Kadeh ekzokrinositleri (exocrinocyti caliciformes) mukoza salgıları üreten tek hücreli bezlerdir. Büyütülmüş apikal kısımda hücre bir sır biriktirir ve daralmış bazal kısımda çekirdek, endoplazmik retikulum ve Goldka aparatı bulunur. Goblet hücreleri, sütunlu epitel hücreleri ile çevrelenmiş, tek başına villus yüzeyinde bulunur. Kadeh hücrelerinin sırrı, bağırsak mukozasının yüzeyini nemlendirmeye hizmet eder ve böylece yiyecek parçacıklarının hareketine yardımcı olur.

Endokrinositler (endokrinosit dastrointestinaller), bir sınır ile kolumnar epitel hücreleri arasında tek tek dağılmıştır. İnce bağırsağın endokrinositleri arasında EC-, A-, S-, I-, G-, D-hücreleri ayırt edilir. Sentetik aktivitelerinin ürünleri, salgılama, emilim ve bağırsak hareketliliği üzerinde lokal bir etkiye sahip olan bir dizi biyolojik olarak aktif maddelerdir.

Bağırsak kriptaları - Bunlar, bağırsak mukozasının lamina propriasındaki epitelin tübüler çöküntüleridir. Mahzenin girişi, bitişik villinin tabanları arasında açılır. Kriptaların derinliği 0,3-0,5 mm, çap ise yaklaşık 0,07 mm'dir. İnce bağırsak, villusla birlikte yaklaşık 150 milyon kript içerir, bunlar ince bağırsağın işlevsel olarak aktif alanını önemli ölçüde artırır. Crypt epitel hücreleri arasında, kenarlı kolumnar hücrelere, goblet hücrelerine ve endokrinositlere ek olarak, aynı zamanda bir sınırı olmayan kolumnar epitel hücreleri ve asidofilik granülerliğe sahip ekzokrinositler (Paneth hücreleri) vardır.

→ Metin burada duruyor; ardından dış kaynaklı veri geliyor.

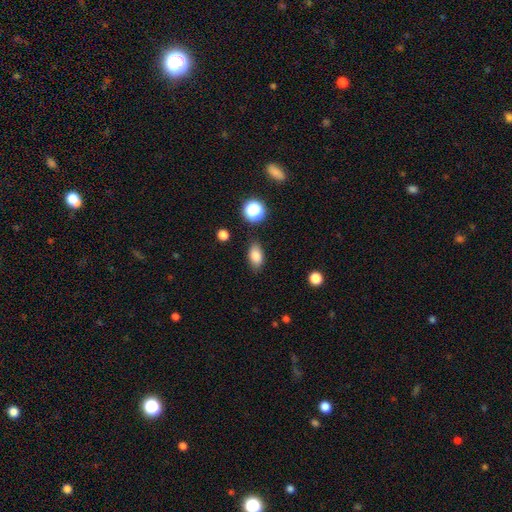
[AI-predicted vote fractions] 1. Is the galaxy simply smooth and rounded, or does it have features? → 84% smooth, 10% star or artifact, 6% featured or disk.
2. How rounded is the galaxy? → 87% in between, 9% round, 4% cigar-shaped.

Asidofilik granüllü ekzokrinositler veya Paneth hücreleri (endocrinocyti cumgranulis acidophilis) kriptlerin dibine yakın gruplar halinde bulunur. Hücreler, apikal kısmında büyük asidofilik salgı granüllerinin bulunduğu prizmatiktir. Çekirdek, endoplazmik retikulum ve Golgi kompleksi, hücrenin bazal kısmına yer değiştirir. Paneth hücrelerinin sitoplazması bazofilik olarak boyanır. Paneth hücresi, dipeptidleri amino asitlere ayıran dipeptidazlar (erepsin) salgılar ve ayrıca ince bağırsağa gıda parçacıklarıyla giren hidroklorik asidi nötralize eden enzimler üretir.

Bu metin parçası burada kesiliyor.